The extended CGT regime will not apply to trustees, as originally proposed.
The reliefs referred to above, in relation to the ARPT and 15% SDLT rate, will also apply to the extended CGT regime. This means CGT will not apply to properties that are rented out to unconnected third parties. In addition, no CGT will apply if the property qualifies for IHT conditional exemption.
For consistency, the Government is considering extending the CGT regime to apply also to disposals of high value residential property by UK non-natural persons. Such sales are currently subject to corporation tax at a lower rate. If introduced, this would mean that all non-natural persons, both UK and non-resident, would be subject to CGT at 28% (unless exempt). This proposal is subject to consultation, ending on 18 January 2013.

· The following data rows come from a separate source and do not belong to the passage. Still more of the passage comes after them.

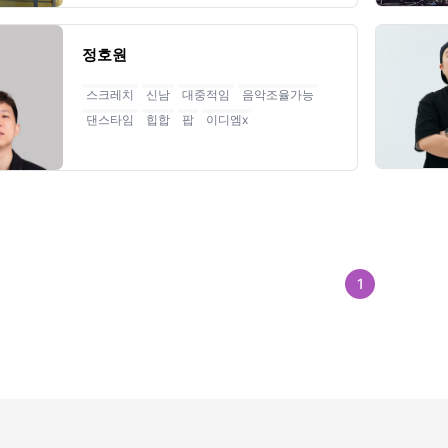
정호원
스크레치
신남
대중적임
음악조율가능
댄스타임
힙합
팝
이디엠x
1
첫
페
페
번
이
이
째
지
지
페
1
1
0
0
이
개
개
지
이
다
로
전
음
이
으
으
동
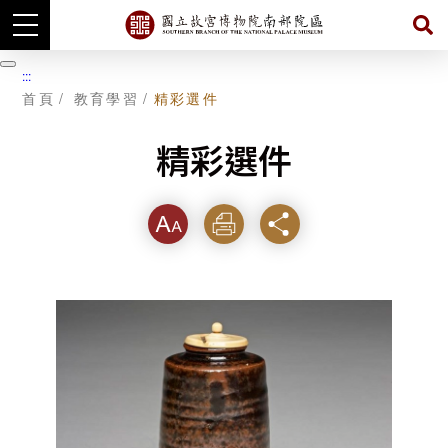
跳
到
暫
:::
主
停
首頁
教育學習
精彩選件
要
內
容
精彩選件
字級
列印
分享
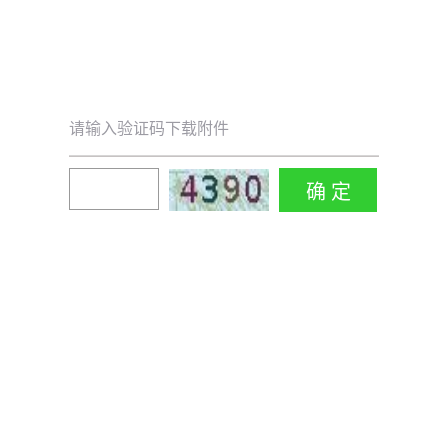
请输入验证码下载附件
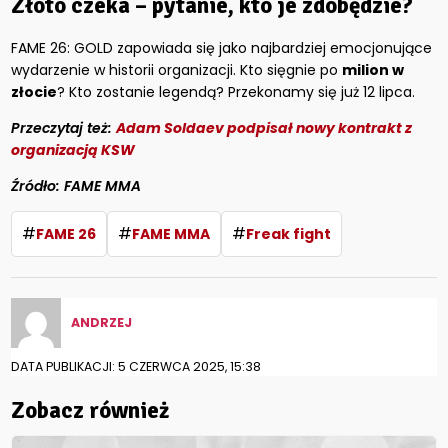
Złoto czeka – pytanie, kto je zdobędzie?
FAME 26: GOLD zapowiada się jako najbardziej emocjonujące
wydarzenie w historii organizacji. Kto sięgnie po
milion w
złocie
? Kto zostanie legendą? Przekonamy się już 12 lipca.
Przeczytaj też:
Adam Soldaev podpisał nowy kontrakt z
organizacją KSW
Źródło: FAME MMA
#
#
#
FAME 26
FAME MMA
Freak fight
ANDRZEJ
DATA PUBLIKACJI: 5 CZERWCA 2025, 15:38
Zobacz również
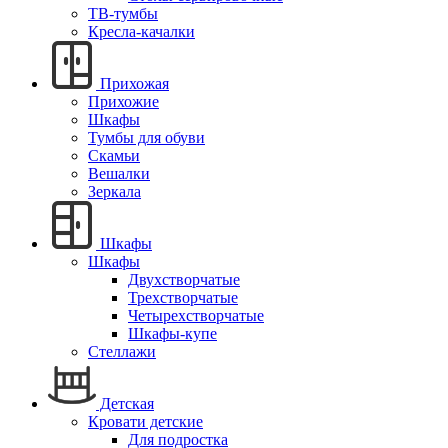
ТВ-тумбы
Кресла-качалки
Прихожая
Прихожие
Шкафы
Тумбы для обуви
Скамьи
Вешалки
Зеркала
Шкафы
Шкафы
Двухстворчатые
Трехстворчатые
Четырехстворчатые
Шкафы-купе
Стеллажи
Детская
Кровати детские
Для подростка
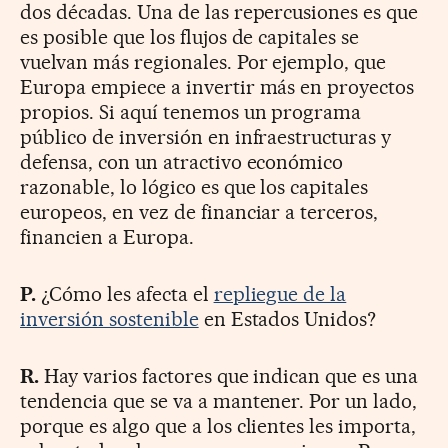
dos décadas. Una de las repercusiones es que
es posible que los flujos de capitales se
vuelvan más regionales. Por ejemplo, que
Europa empiece a invertir más en proyectos
propios. Si aquí tenemos un programa
público de inversión en infraestructuras y
defensa, con un atractivo económico
razonable, lo lógico es que los capitales
europeos, en vez de financiar a terceros,
financien a Europa.
P.
¿Cómo les afecta el
repliegue de la
inversión sostenible
en Estados Unidos?
R.
Hay varios factores que indican que es una
tendencia que se va a mantener. Por un lado,
porque es algo que a los clientes les importa,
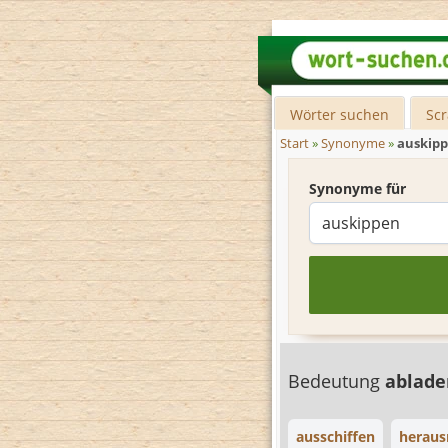
Wörter suchen
Sc
Start
»
Synonyme
»
auskip
Synonyme für
Bedeutung
ablad
ausschiffen
herau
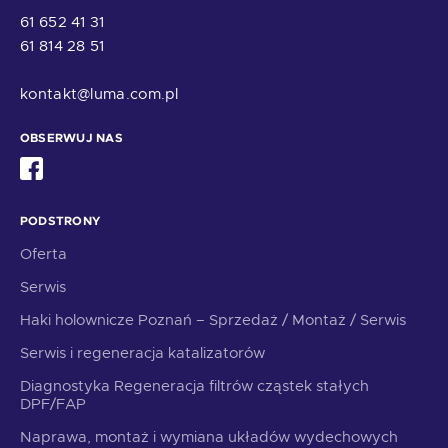
61 652 41 31
61 814 28 51
kontakt@luma.com.pl
OBSERWUJ NAS
PODSTRONY
Oferta
Serwis
Haki holownicze Poznań – Sprzedaż / Montaż / Serwis
Serwis i regeneracja katalizatorów
Diagnostyka Regeneracja filtrów cząstek stałych
DPF/FAP
Naprawa, montaż i wymiana układów wydechowych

Gains on UK residential property held directly by a non-resident individual will not come into the CGT regime.
Further details will be available on publication of the draft legislation, expected in January 2013.
Again the new CGT charge will apply only to the disposal of residential properties where the amount or value of the consideration exceeds £2 million.
There are specific reliefs for CGT and the intention is to allow non-residents to have the same reliefs “without opening up the regime to avoidance opportunities”. We will have to see what that means in practice. Generally, principal private residence relief will not be available as the disposal will not be by an individual.
Gains will be calculated in the ‘normal way’, including deductions for allowable costs. The rate of the CGT charge will be 28 per cent, with a tapering relief for gains where the property is worth just over £2m. This is to prevent sales at artificially reduced prices to just below the £2m threshold (which would impact on the SDLT payable by the purchaser). The aim is to ensure no one is better off selling at just below £2m to avoid the CGT charge arising.
The charge will apply only to that part of the gain that is accrued on or after 6 April 2013. This is good news as it means no action is needed prior to 6 April 2013 to ‘rebase’ the property value. Losses will be available, but can only be set against gains on other high residential property sales. Also, only losses down to £2m will be allowed.
Finally, the initial proposals to apply CGT to sales of property-owning vehicles have been dropped. HMRC appear to have accepted that this would not be workable, given there would be no mechanism for knowing when an offshore property-owning company had been sold.
Overall the new proposals are much better than the initial announcements and it is good to see HMRC listening to the consultation replies.